Step 7. Make sure you're applying to the right places. Most Consulting Firms hire industry professionals with extensive prior experience because their clients demand highly qualified consultants however, some consulting firms are open to hiring professionals with limited experience but tons of potential, and offering training (or certification) in exchange for a 12 to 24 month agreement of employment.  Additionally, most consulting firms do not provide perm placement .....meaning they will not seek people to place permanently with a client as an employee of the client.  On the other hand, Staffing Firms DO provide perm placement to their clients and are more likely to be able to assist people that are just entering into the Healthcare Technology Space.

For Healthcare Professionals lacking Informatics experience... is your current healthcare employer planning to implement a new EMR or upgrading their current system? If so talk to your Supervisor and the internal HIT Supervisor about your desire to enter into a Informatics role. Your current employer is always your best bet. If your current employer is not involved in an implementation seek a Healthcare role at a healthcare facility near you that is. Make your desire to fill a dual role between your healthcare expertise and informatics clear when you are involved in the interview process. Another idea would be to continue with your healthcare career while going to college for Healthcare Informatics Management or to obtain your degree in Computer Science.

For IT Professionals lacking Healthcare/HIT experience.. most healthcare systems have a need for core technology professionals with a background in DBA, Wireless, helpdesk and many other areas.
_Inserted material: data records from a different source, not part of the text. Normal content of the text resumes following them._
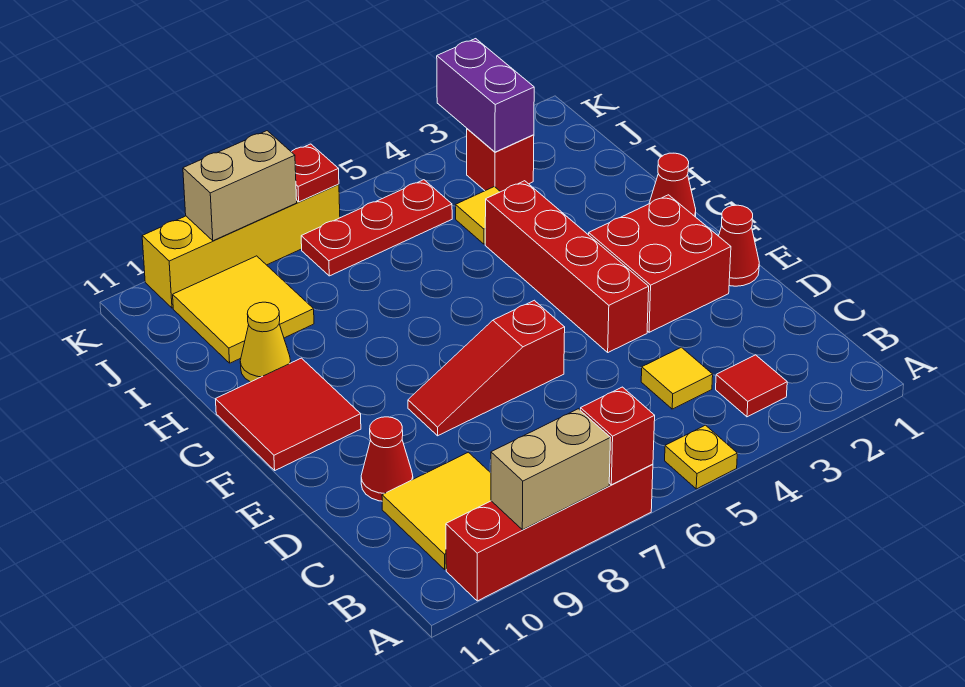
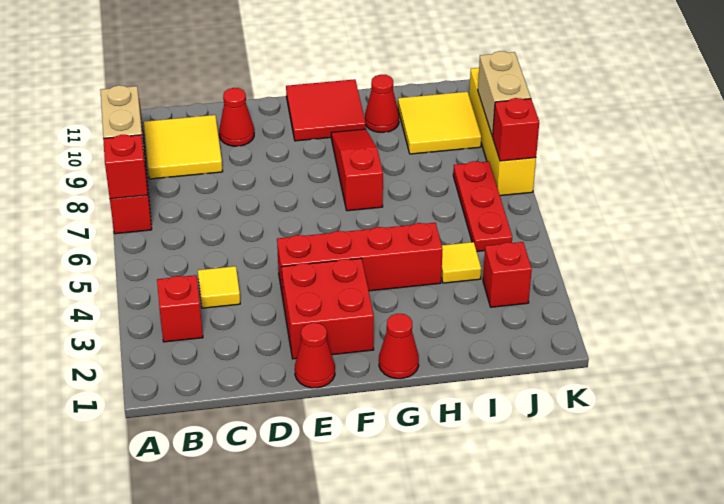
yellow plate A5 level 1 -> none
red tile B3 level 1 -> red brick B3 level 1
red slope E6:E8 level 1 top 6 -> red slope G7:G9 level 1 top 7
yellow cone H10 level 1 -> red cone H10 level 1
purple brick J3:K3 level 2 -> none
red plate K7 level 2 -> red brick K7 level 2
Try to find a position within Healthcare facility that can utilize your previous technology expertise. When you interview, make it clear that you would like to eventually advance your career into working with the EMR software. Sometimes you will find opportunities that need a combination of both EMR software experience and other technical expertise, in these situations if your existing experience is strong enough many healthcare facilities will hire and train for permanent positions.

For College Graduates that have a Healthcare Technology Degree but no work related experience... while a degree in HCIT looks fabulous on a resume, it can be more difficult than the above scenarios when trying to land a career with no prior work experience. Use your school's career-placement team to assist you. Normally most colleges will have a career-placement department that partners with area companies that are eager to hire recent graduates. Next focus your efforts on all the hospitals within a sensible commute distance from your home. Scour their web site career section for any entry level position that will match your educational background. Follow up by looking on Linkedin for the person that might be the manager of that position and message them with your interest and inquire if they have any suggestions on how you can land an interview. If you are having challenges finding the ideal position, settling for second best until you gain valuable experience is never a bad idea.
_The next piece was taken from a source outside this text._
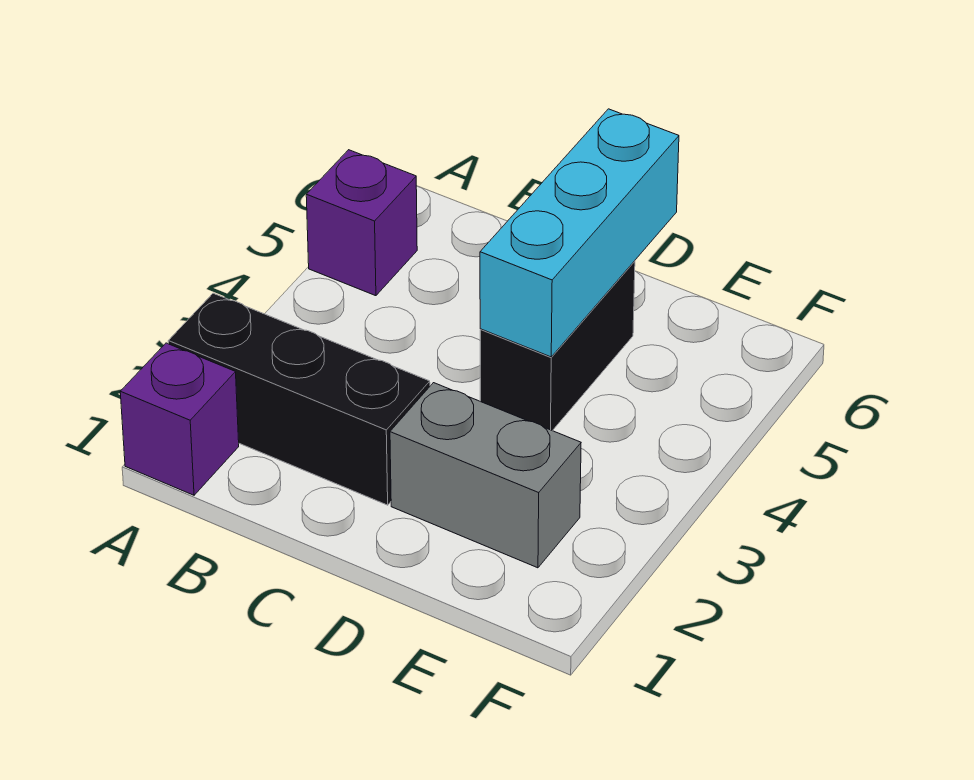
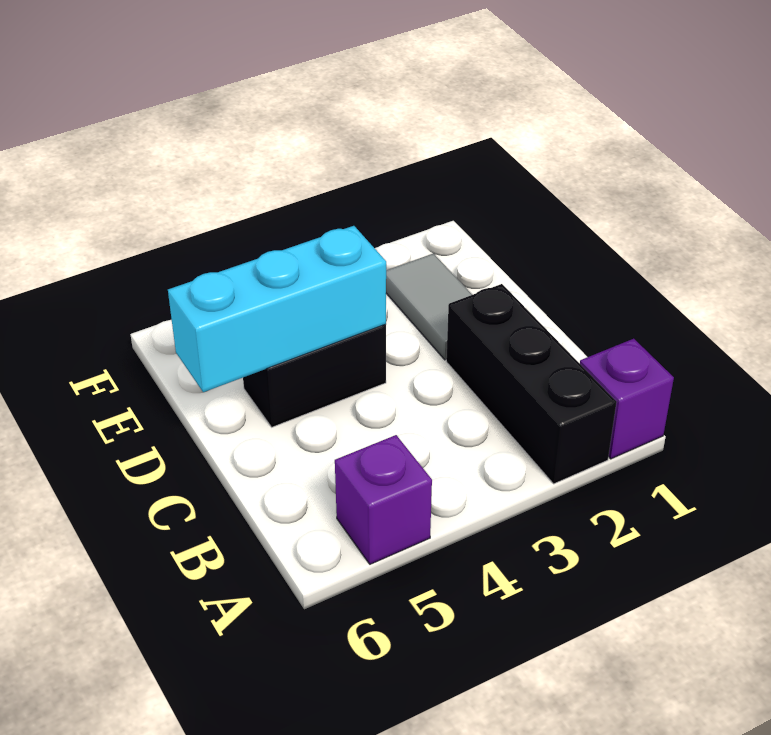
grey brick D2:E2 level 1 -> grey tile D2:E2 level 1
The option of working directly for an EMR vendor... sometimes the EMR Vendors will hire people with any of the above qualifications. The Top EMR Vendors are Epic and Cerner followed by the rest (Meditech, McKesson, NextGen, Allscripts, etc). Most EMR Vendor companies will require relocation to the city that houses their corporate offices. (Ex:  Epic Verona, WI and Cerner...Kansas City)
While Epic and Cerner may be considered a dream space for most HCIT Professionals due to the strength they have in the market, most vendors have strong non-compete clauses in their employment contracts. If you chose to work for a large EMR vendor you will gain invaluable experience but if you decide to leave their employment you may find yourself unable to work with their product or at their clients for 12 - 24 mos.  One should always pay attention to the fine print when signing an employment contract.
Hopefully this information will help you in your journey into the Healthcare Technology Industry.